Quand le droit du travail s’exerce jusqu’en prison. C’est un jugement inédit qui a été rendu par un tribunal. « Une décision révolutionnaire », pour Fabien Arakelian, l'avocat de Marilyn Moureau, détenue à la maison d'arrêt de Versailles. Vendredi, le conseil des prud’hommes de Paris a donné raison à cette femme de 36 ans, qui avait saisi la justice pour que le droit du travail s’applique aussi pour un emploi exercé en prison. Et devenir ainsi une salariée comme les autres.
Condamnée, en juillet 2010, à huit ans de prison pour « coups ayant entraîné la mort sans intention de la donner » sur son conjoint violent, Marilyn Moureau travaillait, depuis l’été de la même année, pour la société MKT Societal, en tant que téléopératrice. Mais 8 mois plus tard, lorsque l’entreprise découvre que la détenue a passé des coups de fil personnels pendant son temps de travail, elle décide de ne plus faire appel à elle. Comme en prison, il n’existe pas de contrat de travail mais un « acte d’engagement » avec l’Administration pénitentiaire, selon l’article 717-3 du code pénal, Marilyn Moureau n’a pas été licenciée mais « déclassée ».

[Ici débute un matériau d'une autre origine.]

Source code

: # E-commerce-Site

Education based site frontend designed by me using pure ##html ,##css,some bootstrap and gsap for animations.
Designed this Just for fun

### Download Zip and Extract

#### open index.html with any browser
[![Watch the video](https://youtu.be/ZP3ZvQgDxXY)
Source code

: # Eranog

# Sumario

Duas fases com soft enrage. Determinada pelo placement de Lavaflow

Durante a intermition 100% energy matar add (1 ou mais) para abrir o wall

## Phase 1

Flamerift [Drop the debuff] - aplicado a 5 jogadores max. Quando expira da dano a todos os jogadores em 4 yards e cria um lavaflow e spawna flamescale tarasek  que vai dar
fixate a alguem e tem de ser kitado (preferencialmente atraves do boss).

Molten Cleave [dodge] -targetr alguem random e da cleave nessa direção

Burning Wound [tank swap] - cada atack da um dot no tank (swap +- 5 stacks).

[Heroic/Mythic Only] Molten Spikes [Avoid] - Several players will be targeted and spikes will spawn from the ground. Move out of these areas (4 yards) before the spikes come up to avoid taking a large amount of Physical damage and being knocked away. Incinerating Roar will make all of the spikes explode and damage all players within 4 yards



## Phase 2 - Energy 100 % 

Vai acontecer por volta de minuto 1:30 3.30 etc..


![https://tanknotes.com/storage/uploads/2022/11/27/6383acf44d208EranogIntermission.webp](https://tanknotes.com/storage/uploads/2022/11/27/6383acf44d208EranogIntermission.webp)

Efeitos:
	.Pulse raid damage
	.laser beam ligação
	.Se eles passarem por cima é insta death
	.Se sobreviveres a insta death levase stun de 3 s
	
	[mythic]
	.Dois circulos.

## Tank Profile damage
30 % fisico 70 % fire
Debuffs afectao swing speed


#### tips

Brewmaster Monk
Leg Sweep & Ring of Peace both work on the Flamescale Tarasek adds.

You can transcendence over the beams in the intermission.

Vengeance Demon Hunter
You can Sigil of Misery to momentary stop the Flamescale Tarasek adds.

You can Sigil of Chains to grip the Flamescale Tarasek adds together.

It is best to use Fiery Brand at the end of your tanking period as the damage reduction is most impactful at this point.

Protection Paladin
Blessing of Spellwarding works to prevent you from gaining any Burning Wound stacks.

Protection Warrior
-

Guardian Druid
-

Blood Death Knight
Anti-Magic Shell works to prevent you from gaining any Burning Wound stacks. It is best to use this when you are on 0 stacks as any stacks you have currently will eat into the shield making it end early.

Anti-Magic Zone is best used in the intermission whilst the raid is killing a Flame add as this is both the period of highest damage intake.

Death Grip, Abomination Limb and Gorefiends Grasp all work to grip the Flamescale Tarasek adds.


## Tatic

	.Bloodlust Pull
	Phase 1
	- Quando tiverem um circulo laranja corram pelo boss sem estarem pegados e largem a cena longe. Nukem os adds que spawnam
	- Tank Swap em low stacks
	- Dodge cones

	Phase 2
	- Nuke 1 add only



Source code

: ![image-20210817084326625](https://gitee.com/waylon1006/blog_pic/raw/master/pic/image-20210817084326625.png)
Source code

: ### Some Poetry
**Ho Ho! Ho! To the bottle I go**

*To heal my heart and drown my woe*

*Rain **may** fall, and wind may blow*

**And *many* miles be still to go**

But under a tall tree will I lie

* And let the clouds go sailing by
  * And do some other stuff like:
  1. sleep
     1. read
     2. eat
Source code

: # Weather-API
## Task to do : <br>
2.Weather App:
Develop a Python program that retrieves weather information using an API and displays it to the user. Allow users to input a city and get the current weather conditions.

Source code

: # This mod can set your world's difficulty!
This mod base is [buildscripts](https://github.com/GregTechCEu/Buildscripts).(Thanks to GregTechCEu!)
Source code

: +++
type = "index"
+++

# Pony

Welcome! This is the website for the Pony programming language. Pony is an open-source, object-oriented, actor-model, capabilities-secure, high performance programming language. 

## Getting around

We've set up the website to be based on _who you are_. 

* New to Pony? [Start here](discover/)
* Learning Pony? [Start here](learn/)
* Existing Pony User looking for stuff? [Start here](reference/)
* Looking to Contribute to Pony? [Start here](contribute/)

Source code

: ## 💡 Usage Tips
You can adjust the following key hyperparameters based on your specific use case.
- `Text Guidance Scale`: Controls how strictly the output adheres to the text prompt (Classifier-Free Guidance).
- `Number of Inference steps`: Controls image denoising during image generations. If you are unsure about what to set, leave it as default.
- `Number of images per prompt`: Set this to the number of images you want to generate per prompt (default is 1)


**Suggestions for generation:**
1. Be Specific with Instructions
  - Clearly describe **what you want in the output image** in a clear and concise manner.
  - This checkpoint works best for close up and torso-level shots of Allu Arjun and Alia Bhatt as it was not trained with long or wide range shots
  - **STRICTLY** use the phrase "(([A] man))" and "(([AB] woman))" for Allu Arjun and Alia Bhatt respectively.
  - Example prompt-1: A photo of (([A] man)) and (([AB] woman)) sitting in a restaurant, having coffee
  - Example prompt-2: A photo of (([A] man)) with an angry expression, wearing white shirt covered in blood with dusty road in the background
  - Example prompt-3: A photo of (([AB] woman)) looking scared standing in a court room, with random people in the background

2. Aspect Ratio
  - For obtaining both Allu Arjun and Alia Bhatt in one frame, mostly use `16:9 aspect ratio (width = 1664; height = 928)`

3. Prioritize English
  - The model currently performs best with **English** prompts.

Dans leur jugement, les prud’hommes ont donc reconnu la fin de la collaboration entre la détenue et l’entreprise comme un licenciement et Marilyn Moureau a obtenu des indemnités. Une première donc, car jusqu’ici, les prud’hommes avaient estimé, à plusieurs reprises, qu’ils n’étaient pas compétents sur les dossiers de prisonniers. « C'est un grand jour pour tous les détenus en France et j'appelle les pouvoirs publics à s'emparer très rapidement de cette question du travail en prison », a déclaré Me Fabien Arakélian. Mais si ce jugement est historique, il n’est peut-être pas définitif, l’affaire pourrait passer en appel.